I learned to read before I was sent to school. My stepmother's mother taught me, maybe by accident. She was a German-speaking cook with no education who liked to read bedtime stories to me. My favorite author was Thornton W. Burgess and I liked his stories so much that I wanted to read them myself. Grandma made it a game. She would read to me, then I would read to her. It was great fun. My wife and I taught our own children to read by this same "method" using the same books. I do recall that the Mann method was used by the nuns in the first grade, the Dick and Jane nonsense, but I didn't pay attention to it because I could already read.

I think the whole argument about "method" is specious. Reading, like potty training, is more a matter of children copying the behavior of adults than it is a matter of teaching method. If children don't see adults reading, then how will they get the idea that reading is important to learn? Moreover, when children hear stories they like, read to them from a book, then they will want to read the stories themselves. It is not method that matters; it is nurturing natural human curiosity.

Presumably, this poses a problem for the children of illiterate parents, a problem that has excused massive government spending on remedies that haven't worked. That money came out of somebody's life and went into somebody else's life, while the unmotivated parents of unmotivated children remained unmotivated. It's just another con game, just another government racket, where only the bureaucrats win.

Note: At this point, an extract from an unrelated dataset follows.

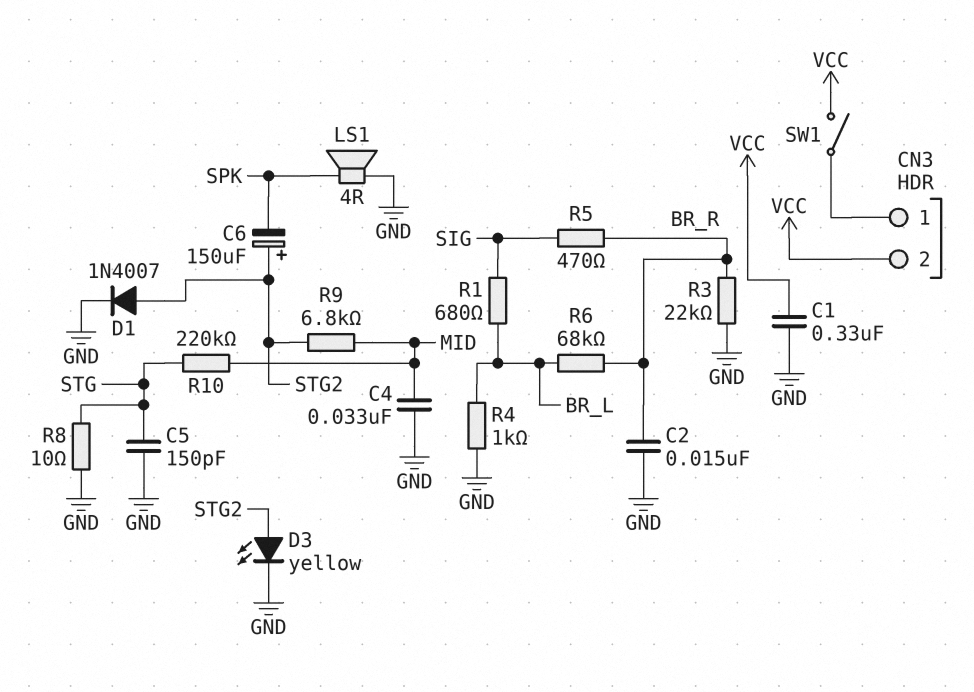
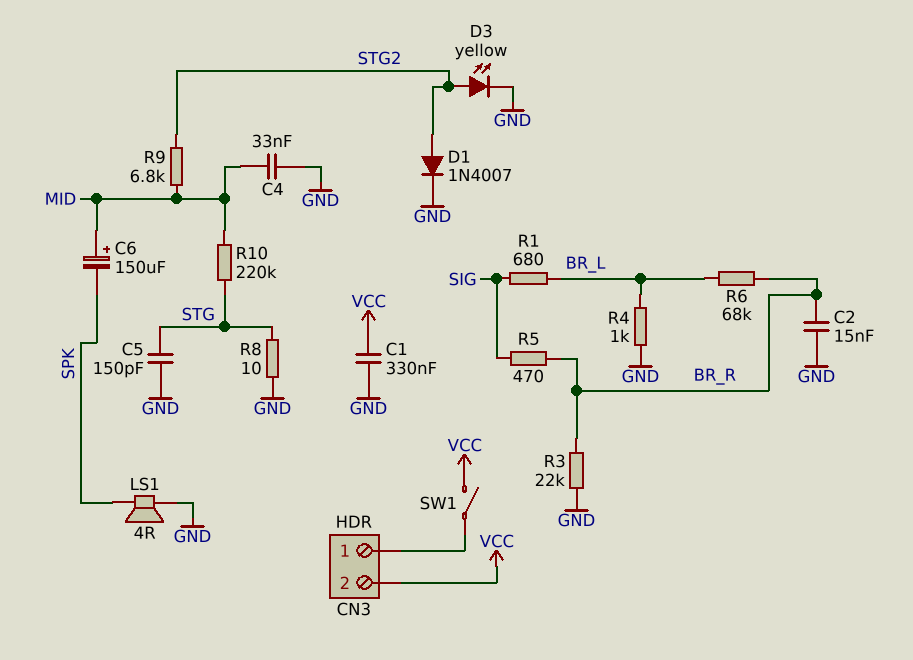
C6: 150uF (plus STG2, minus SPK) -> 150uF (plus MID, minus SPK)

Mr. Sweet points out that the Mann method actually inhibits reading skill and he cites research to prove it. I don't know how this research is conducted, although it appears to be a trial and error procedure that permits total failure, something that is not permitted in medical research involving human beings. I think that research into learning reading skills ought to include parental incentive, i.e., I would not compare "methods" used in pubic schools, I would compare public school results with homeschool results.

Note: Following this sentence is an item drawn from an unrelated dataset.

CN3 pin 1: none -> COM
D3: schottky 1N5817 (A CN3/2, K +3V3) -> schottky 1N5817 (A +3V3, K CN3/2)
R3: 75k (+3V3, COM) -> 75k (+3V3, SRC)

Looking at literacy in the social context of television programming, reading is an utterly unnecessary skill. Serious content is delivered to the viewer in simple third-grade vocabulary, while violent content is delivered in non-verbal, primordial action. Judging by the popularity of this kind of programming, both literate and illiterate Americans tolerate it, I wonder if literacy even matters?

Literacy does matter to political governments. People need to be able to decode their written propaganda. People need to be able to decode their written indictments and the multitude of their laws, even if the people cannot understand them. A third-grade reading skill is critical to the perpetuation of this fraud, because if people could not read at third-grade level, the fraud would collapse. What if every defendant in every legal trial said, I didn't know that? I can't read!

But reading skills under political government must be limited. As Richard Mitchell writes in The Graves of Academe the reading of unapproved books is forbidden in public schools, even if there were somebody left who could read them. An anonymous committee of people, who know nothing and who care for nothing except power, in however a limited environment, choose the texts. To hell with Shakespeare; "See Spot Run" is good enough for everybody.

Mr. Sweet writes that "the number of functionally illiterate adults is increasing by approximately two and one quarter million persons each year." Is this bad news? There are very few people who speak out against the imperial state and most of them do it in writing. What if they cannot be read? Do the functionally illiterate college graduates have any idea what is at stake in civil atrocities like Waco? Like Ruby Ridge? Like the War on Drugs? Like their local SWAT team? Do they have any idea what Slick Willie did? Do they know what "perjury" means?

If they don't, they will find out eventually, because they will be paying for it too. But two-thirds of American adults can read just fine. Two-thirds of American adults can figure out the stakes by reading the truth themselves. Taxpayers can stop the flow of their money into government literacy scams and let the illiterates learn to read if they want to. I'll do my part too. I'll give this essay to a certain college graduate and let him figure out the message for himself.